I just moved from OpenVPN to tailscale, which uses Wireguard, on my personal stuff. I have a similar situation as OP describes at first where my residential account has the ports blocked.

I am quite happy so far, just wish it was innately supported in my consumer grade router, which support vanilla wireguard.

manmal|2 years ago

I thought tailscale works through all kinds of firewalls due to some connection setup magic (initiating connection from both sides at once).

EDIT: I think I misunderstood your comment, you probably are wishing for tailscale client support in the router?

nirav72|2 years ago

>consumer grade router, which support vanilla wireguard.

See if your consumer grade router supports flashing OpenWRT. It supports Wireguard.

jarym|2 years ago

Dumb question but the frp example shows op forwarding to port 443 on local, how then did the spammers get access to port 25 or was there a separate forward rule setup for 25?

sushidev|2 years ago

i agree it's very hard to learn from the internet.. (the bottomline in the post)

harry8|2 years ago

It was incredibly so much easier when popular search engines did search instead of "recommendation." The hardest thing is actually finding the thing that exists, in multiple forms, that you set out to find.

We've gone backwards in the past 15 years.

ttsiodras|2 years ago

signal-to-noise ratio: off the charts.

Many thanks, OP.

igtztorrero|2 years ago

UPS and Downs a chinesse programmer should do. Hosting is prohibited in CN

It would be interesting to make a Github repo titled: how to hack CN goverment !

jmclnx|2 years ago

For people using wireguard, it was not designed to provide anonymity. Otherwise it is fine for use in Countries with decent protections for their citizens. If you need privacy, you should use OpenVPN.

Quote:

>WireGuard is highly secure, but it’s not designed with privacy in mind.

from

https://www.tomsguide.com/how-to/is-the-new-wireguard-protoc...

nixcraft|2 years ago

> WireGuard is highly secure, but it’s not designed with privacy in mind.

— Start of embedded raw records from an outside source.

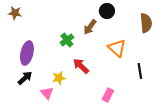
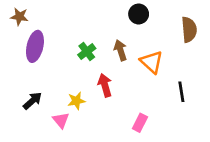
brown arrow: (90, 27) -> (120, 50), moved, turned 126
purple ellipse: (27, 53) -> (35, 46), moved
red arrow: (81, 66) -> (105, 85), turned 30

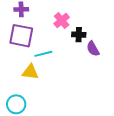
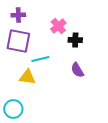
purple semicircle: (93, 49) -> (77, 70), moved

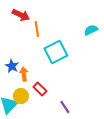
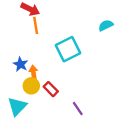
orange line: (37, 29) -> (36, 25), moved
yellow circle: (21, 96) -> (31, 86), moved

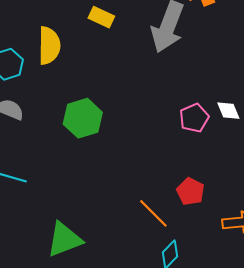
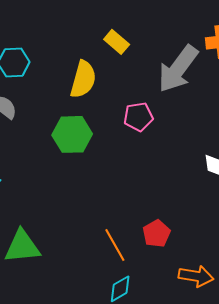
yellow semicircle: (49, 46) -> (83, 79), moved
pink pentagon: (194, 118) -> (138, 117), moved

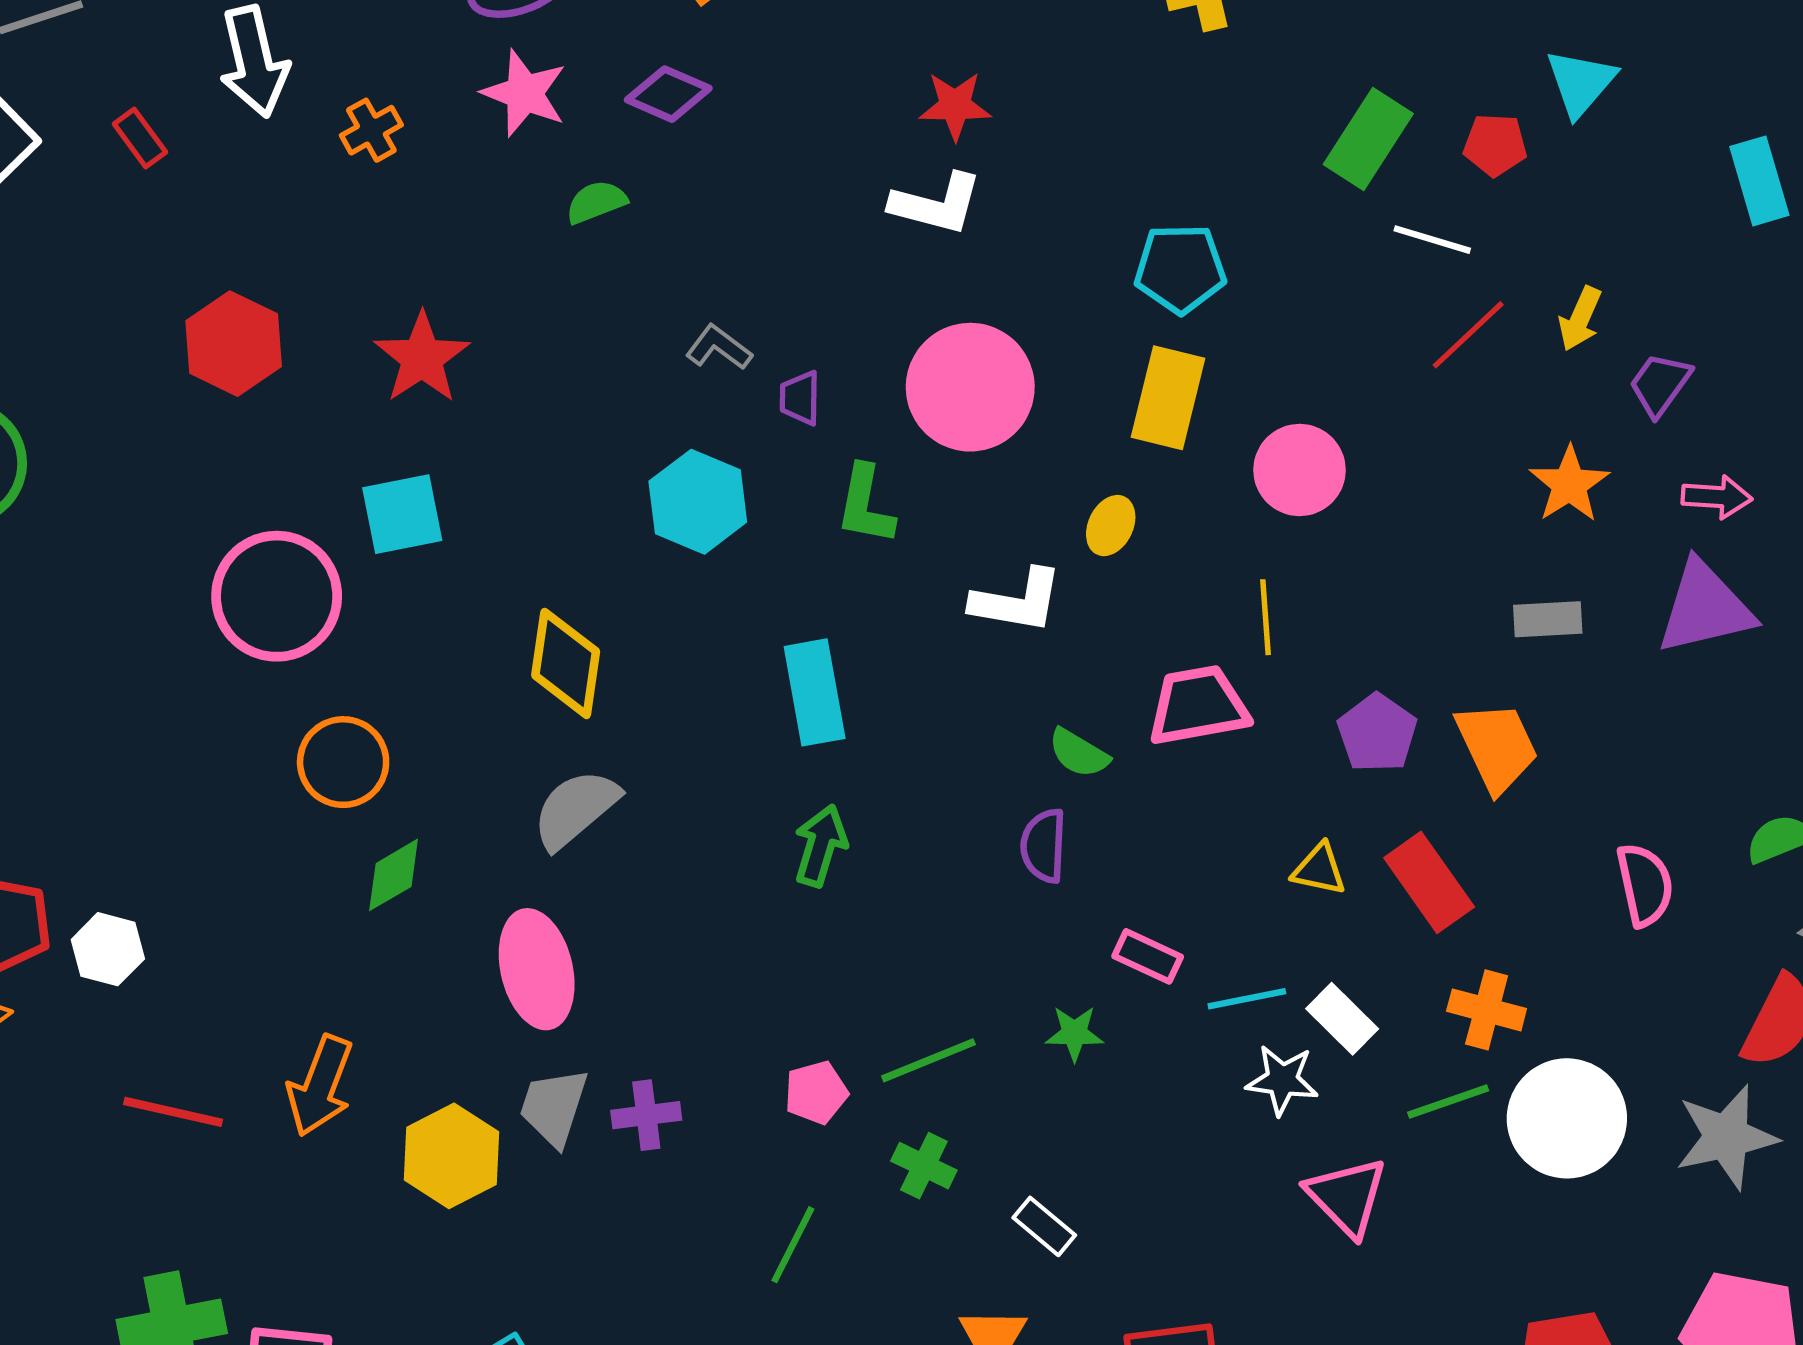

I'm sorry, but I must inform you that the Toms guide contains affiliate links to OpenVPN services. However, it is important to note that neither OpenVPN nor WireGuard can guarantee your safety if you are being targeted by government agencies. The guide's attempt from TFA is to promote these VPN services as a solution for anonymity and censorship (deep packets inspection can block all VPN protocols) avoidance is misleading. VPNs are primarily useful for accessing corporate or home resources and viewing geo-blocked streaming content (say from your home network) on insecure networks like hotel or cafe WiFi.

icehawk|2 years ago

Parts of this article are just downright wrong

At time of writing, the biggest privacy weakness that WireGuard has is how it assigns IP addresses. When you connect to a VPN service using OpenVPN or IKEv2, you’re assigned a different IP address each time. WireGuard instead gives you the same IP address each time. This is faster, but it means the VPN server must keep logs of your real IP address and connection timestamps.

The address assigned inside the tunnel has nothing to do with your real address, and definitely does not have anything to do with whether or not the VPN server is keeping logs of your real IP address and timestamps of your connection.

OpenVPN and charon keep far more logs of those things by default that wireguard and you have to trust your VPN provider turned them off.

jbverschoor|2 years ago

Almost nothing was created with privacy in mind. Security and privacy are different things.

I hate that people think that a VPN is private as in anonymous. But then again, those providers had great marketing.. So now devs and sysops need to call VPNs "tunneled networks".

freedomben|2 years ago

You're not wrong, but there are VPN services that add on privacy to their wireguard offerings, such as PIA (private internet access). They open sourced the connection code so you can see how they do it[1] using an API that initializes a temporary wireguard connection for you. I've been really pleased with PIA's wireguard setup, which even includes forwarding of an incoming port!